Technology attributes
A liquid neural network (LNN) is a time-continuous recurrent neural network built with a dynamic architecture of neurons. LNNs are able to process time-series data, make predictions based on observations, and continuously adapt to new inputs learning even after the training phase. LNNs are designed to overcome some of the inherent challenges of traditional deep learning architectures, offering a more compact, adaptable, and efficient solution to certain artificial intelligence (AI) problems. Examples include edge devices like robotics and self-driving cars that do not have the computation or storage to run large AI models.
This novel deep learning architecture was developed by researchers at the Computer Science and Artificial Intelligence Laboratory at MIT (CSAIL). The concept was inspired by the microscopic nematode Caenorhabditis elegans, a worm that can respond dynamically to its environment with only 302 neurons in its nervous system. LNNs were first introduced in a November 2018 research paper titled "Liquid Time-constant Recurrent Neural Networks as Universal Approximators," written by Ramin M. Hasani, Mathias Lechner, Alexander Amini, Daniela Rus, and Radu Grosu. Lead author Hasani is Principal AI and Machine Learning Scientist at the Vanguard Group and a Research Affiliate at CSAIL MIT.
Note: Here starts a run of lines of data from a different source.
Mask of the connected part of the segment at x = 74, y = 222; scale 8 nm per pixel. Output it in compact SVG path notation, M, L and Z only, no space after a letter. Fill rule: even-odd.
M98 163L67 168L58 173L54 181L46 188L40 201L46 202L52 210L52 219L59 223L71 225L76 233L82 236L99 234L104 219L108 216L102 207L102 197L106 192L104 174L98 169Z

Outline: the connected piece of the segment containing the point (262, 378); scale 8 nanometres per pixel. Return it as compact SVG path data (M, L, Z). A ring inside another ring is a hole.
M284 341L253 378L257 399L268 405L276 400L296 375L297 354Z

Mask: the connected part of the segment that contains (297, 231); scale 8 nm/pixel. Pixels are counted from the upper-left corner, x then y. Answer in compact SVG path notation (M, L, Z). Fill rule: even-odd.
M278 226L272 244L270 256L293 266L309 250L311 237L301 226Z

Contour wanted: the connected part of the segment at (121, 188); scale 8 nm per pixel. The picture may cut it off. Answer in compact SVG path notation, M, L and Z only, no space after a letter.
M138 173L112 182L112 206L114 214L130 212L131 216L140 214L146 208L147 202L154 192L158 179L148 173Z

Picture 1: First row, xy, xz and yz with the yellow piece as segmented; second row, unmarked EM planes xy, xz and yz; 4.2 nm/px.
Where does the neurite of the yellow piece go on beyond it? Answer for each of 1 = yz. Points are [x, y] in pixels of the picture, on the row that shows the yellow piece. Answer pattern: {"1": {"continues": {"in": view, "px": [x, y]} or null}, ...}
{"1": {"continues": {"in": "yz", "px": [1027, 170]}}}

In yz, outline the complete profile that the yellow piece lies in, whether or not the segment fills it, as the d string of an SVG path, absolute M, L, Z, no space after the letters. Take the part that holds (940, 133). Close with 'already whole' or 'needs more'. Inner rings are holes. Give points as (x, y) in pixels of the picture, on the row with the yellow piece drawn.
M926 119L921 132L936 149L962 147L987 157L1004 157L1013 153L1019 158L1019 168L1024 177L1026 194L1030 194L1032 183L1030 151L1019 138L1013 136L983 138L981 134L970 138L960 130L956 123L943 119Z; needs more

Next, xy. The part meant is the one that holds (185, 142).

The new deep learning architecture became better known after a 2020 paper titled "Liquid Time-constant Networks" from the same authors and the subsequent presentation of their work to wider audiences through a series of lectures. A test using LNNs for autonomous vehicle navigation was presented in an October 2020 paper in Nature Machine Intelligence titled "Neural circuit policies enabling auditable autonomy." The test used onboard cameras to record how human drivers held the steering wheel, passing the data to a training platform that taught an LNN to map steering wheel angle to footage of the car driving. The LNN used the data to learn how to autonomously steer the vehicle. In April 2023, MIT researchers demonstrated the use of LNNs to help teach aerial drones to navigate to a given object while responding correctly to complex environments (e.g., forest and urban landscapes).
A key difference between LNNs and more traditional neural networks is the use of dynamic connections between neurons rather than fixed connections and weights. These flexible connections allow LNNs to continuously adapt and learn from new data inputs rather than being fixed depending on training data. This makes LNNs superior at processing time-series data but less effective at processing static or fixed data compared to other neural networks. Using this dynamic architecture requires fewer overall neurons, consuming less overall computing power. This allows them to be run on lightweight hardware, such as microcontrollers. LNNs are also more interpretable than larger, more complex black-box neural networks, as it is easier to see how data inputs are influencing outputs.